Shakespeare in the News

It’s very interesting to see that, in the final months of the 400th anniversary of his death, we are still seeing Shakespeare in the news. In the last week, two major announcements have been made about Shakespeare’s works, and the performance of them.

Will and Kit

Based on new research using data and algorithms, it has been determined (and accepted by the good people at Oxford University Press) that Christopher Marlowe was a “major collaborator” on the three Henry VI plays. In an interesting marriage of scientific analysis and literary criticism, it has been determined what some scholars already believed – that Shakespeare didn’t write all of this plays single-handedly. That it was Kit Marlowe who is identified as the collaborator on these particular plays is arguably the more interesting news.
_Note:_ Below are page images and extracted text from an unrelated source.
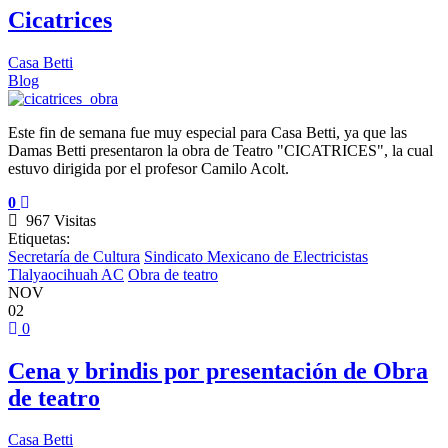
Cicatrices
Casa Betti
Blog
Este fin de semana fue muy especial para Casa Betti, ya que las
Damas Betti presentaron la obra de Teatro "CICATRICES", la cual
estuvo dirigida por el profesor Camilo Acolt.
0
967 Visitas
Etiquetas:
Secretaría de Cultura
Sindicato Mexicano de Electricistas
Tlalyaocihuah AC
Obra de teatro
NOV
02
0
Cena y brindis por presentación de Obra
de teatro
Casa Betti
There has long been evidence of a rivalry between Shakespeare and Marlowe prior to the latter’s untimely (and highly suspicious) death in 1593, so to hear of a working relationship between the two is quite intriguing.
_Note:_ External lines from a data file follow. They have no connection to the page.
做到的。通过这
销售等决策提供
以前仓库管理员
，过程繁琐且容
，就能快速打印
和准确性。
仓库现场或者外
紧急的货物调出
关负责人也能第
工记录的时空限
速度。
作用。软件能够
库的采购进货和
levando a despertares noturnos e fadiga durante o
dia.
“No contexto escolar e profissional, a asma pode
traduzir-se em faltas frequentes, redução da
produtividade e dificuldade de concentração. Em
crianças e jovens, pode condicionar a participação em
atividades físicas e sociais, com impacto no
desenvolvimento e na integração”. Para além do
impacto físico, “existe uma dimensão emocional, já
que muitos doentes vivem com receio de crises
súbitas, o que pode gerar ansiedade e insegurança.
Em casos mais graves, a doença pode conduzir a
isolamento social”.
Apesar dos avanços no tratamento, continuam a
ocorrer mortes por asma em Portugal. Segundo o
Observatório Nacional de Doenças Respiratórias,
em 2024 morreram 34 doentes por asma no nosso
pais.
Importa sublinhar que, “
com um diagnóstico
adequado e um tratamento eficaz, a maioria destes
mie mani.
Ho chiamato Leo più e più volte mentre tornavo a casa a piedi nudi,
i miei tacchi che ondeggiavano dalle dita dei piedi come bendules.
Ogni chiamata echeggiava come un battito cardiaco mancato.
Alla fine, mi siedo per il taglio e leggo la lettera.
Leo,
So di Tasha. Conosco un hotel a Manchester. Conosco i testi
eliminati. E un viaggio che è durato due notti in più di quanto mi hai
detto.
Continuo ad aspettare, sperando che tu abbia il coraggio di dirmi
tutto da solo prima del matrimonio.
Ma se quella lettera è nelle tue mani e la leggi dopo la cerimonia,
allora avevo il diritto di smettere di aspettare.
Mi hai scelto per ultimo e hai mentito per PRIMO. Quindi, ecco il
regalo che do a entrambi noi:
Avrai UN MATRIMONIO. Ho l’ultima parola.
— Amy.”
I don’t personally have an opinion of this. It has been long suspected that Shakespeare either had direct collaborators or imposed editing (see the inserted Hecate scene in Macbeth), so this is hardly news, and it doesn’t diminish the power of this work. That he collaborated with Marlowe (whether voluntarily or not) on three highly successful plays speaks to their collective, potentially collaborative writing prowess.

Art or History?

What is perhaps more surprising is the news out of Shakespeare’s Globe that, after only one season, it was decided that Emma Rice would end her term as artistic director after the 2017 season. Having had the opportunity to see her critically-acclaimed production of A Midsummer Night’s Dream this past summer and being astounded at the vivacity of the production (which impressed even my Shakespeare-ambivalent younger sister), it calls into question the wisdom of this decision.

What is even more disappointing is the (quite frankly) lame reason for the change. Neil Constable and the Board of the Globe seem to have made a disappointing and counter-productive decision: that Shakespeare’s plays are History, not Art. By deciding that they would adhere strictly to a “shared light” aesthetic. That he goes on to refer to the Globe’s work as being a “radical experiment” is laughable. By choosing to be so rigid in the interpretation of Shakespeare’s work does nothing for their programming but relegate it to a museum. While the idea of performing Shakespeare in its original surrounding is important, I would argue that Shakespeare himself would have embraced the actual radical experiments undertaken by Rice.

If we look at the evolution of Shakespeare’s own works across time, we can see him constantly experimenting with the form and structures of the Elizabethan and Jacobean stages. Shakespeare was innovative and inventive. This decision on the part of the Globe are neither.

Luckily, London and the UK have many, many companies that are more than happy to innovate and take risks with Shakespeare’s works. One can only hope that Emma Rice doesn’t abandon the Bard after her tenure at the Globe is done.

And the Globe? Well… one small step for OP, one giant leap backwards for the modernization of Shakespeare as a whole. Well done, Globe, well done.